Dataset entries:
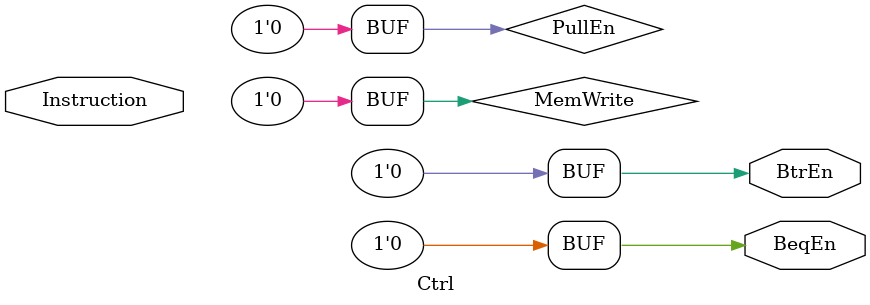
<source format=v>

module Ctrl (Instruction, BeqEn, BtrEn);


  input[ 8:0] Instruction;	   // machine code
  output reg BeqEn,
             BtrEn;

// jump on right shift that generates a zero
always@*
begin
  if(Instruction[8] == 1'b1) begin                  // create
    MovPullEn = 0;
    PullEn = 0;
    CrEn = 1;
    BeqEn = 0;
    BtrEn = 0;
    MemWrite = 0;
    RegWrEn = 1;
  end 
  else begin
    if(Instruction[7:4] ==  4'b0000) begin          // load
      MovPullEn = 0;
      PullEn = 0;
      CrEn = 0;
      BeqEn = 0;
      BtrEn = 0;
      MemWrite = 0;
      RegWrEn = 1;
    end 
    else if(Instruction[7:4] ==  4'b0001) begin     // mov
      MovPullEn = 1;
      PullEn = 0;
      CrEn = 0;
      BeqEn = 0;
      BtrEn = 0;
      MemWrite = 0;
      RegWrEn = 1;
    end 
    else if(Instruction[7:4] ==  4'b0010) begin     // pull
      MovPullEn = 1;
      PullEn = 1;
      CrEn = 0;
      BeqEn = 0;
      BtrEn = 0;
      MemWrite = 0;
      RegWrEn = 1;
    end 
    else if(Instruction[7:4] ==  4'b0011) begin     // store
      MovPullEn = 0;
      PullEn = 0;
      CrEn = 0;
      BeqEn = 0;
      BtrEn = 0;
      MemWrite = 1;
      RegWrEn = 0;
    end 
    else if(Instruction[7:4] ==  4'b0100) begin     // shift left
      MovPullEn = 0;
      PullEn = 0;
      CrEn = 0;
      BeqEn = 0;
      BtrEn = 0;
      MemWrite = 0;
      RegWrEn = 1;
    end 
    else if(Instruction[7:4] ==  4'b0101) begin     // shift right
      MovPullEn = 0;
      PullEn = 0;
      CrEn = 0;
      BeqEn = 0;
      BtrEn = 0;
      MemWrite = 0;
      RegWrEn = 1;
    end 
    else if(Instruction[7:4] ==  4'b0110) begin     // add
      MovPullEn = 0;
      PullEn = 0;
      CrEn = 0;
      BeqEn = 0;
      BtrEn = 0;
      MemWrite = 0;
      RegWrEn = 1;
    end 
    else if(Instruction[7:4] ==  4'b0111) begin     // add carry
      MovPullEn = 0;
      PullEn = 0;
      CrEn = 0;
      BeqEn = 0;
      BtrEn = 0;
      MemWrite = 0;
      RegWrEn = 1;
    end
    else if(Instruction[7:4] ==  4'b1000) begin     // sub
      MovPullEn = 0;
      PullEn = 0;
      CrEn = 0;
      BeqEn = 0;
      BtrEn = 0;
      MemWrite = 0;
      RegWrEn = 1;
    end 
    else if(Instruction[7:4] ==  4'b1001) begin     // sub carry
      MovPullEn = 0;
      PullEn = 0;
      CrEn = 0;
      BeqEn = 0;
      BtrEn = 0;
      MemWrite = 0;
      RegWrEn = 1;
    end 
    else if(Instruction[7:4] ==  4'b1010) begin     // branch equal
      MovPullEn = 0;
      PullEn = 0;
      CrEn = 0;
      BeqEn = 1;
      BtrEn = 0;
      MemWrite = 0;
      RegWrEn = 0;
    end  
    else if(Instruction[7:4] ==  4'b1011) begin     // branch true
      MovPullEn = 0;
      PullEn = 0;
      CrEn = 0;
      BeqEn = 0;
      BtrEn = 1;
      MemWrite = 0;
      RegWrEn = 0;
    end 
    else if(Instruction[7:4] ==  4'b1100) begin     // qreater than
      MovPullEn = 0;
      PullEn = 0;
      CrEn = 0;
      BeqEn = 0;
      BtrEn = 0;
      MemWrite = 0;
      RegWrEn = 1;
    end 
    else if(Instruction[7:4] ==  4'b1101) begin     // first bit
      MovPullEn = 0;
      PullEn = 0;
      CrEn = 0;
      BeqEn = 0;
      BtrEn = 0;
      MemWrite = 0;
      RegWrEn = 1;
    end 
    else if(Instruction[7:4] ==  4'b1110) begin     // last bit
      MovPullEn = 0;
      PullEn = 0;
      CrEn = 0;
      BeqEn = 0;
      BtrEn = 0;
      MemWrite = 0;
      RegWrEn = 1;
    end 
    else if(Instruction[7:4] ==  4'b1111) begin     // halt
      MovPullEn = 0;
      PullEn = 0;
      CrEn = 0;
      BeqEn = 0;
      BtrEn = 0;
      MemWrite = 0;
      RegWrEn = 0;
    end 
    else
      MovPullEn = 0;
      PullEn = 0;
      CrEn = 0;
      BeqEn = 0;
      BtrEn = 0;
      MemWrite = 0;
      RegWrEn = 0;
	end
	 
end


endmodule


</source>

Task description: Could you count how many lines in the records contain the word "branch"? Only the number is needed.

Output: 2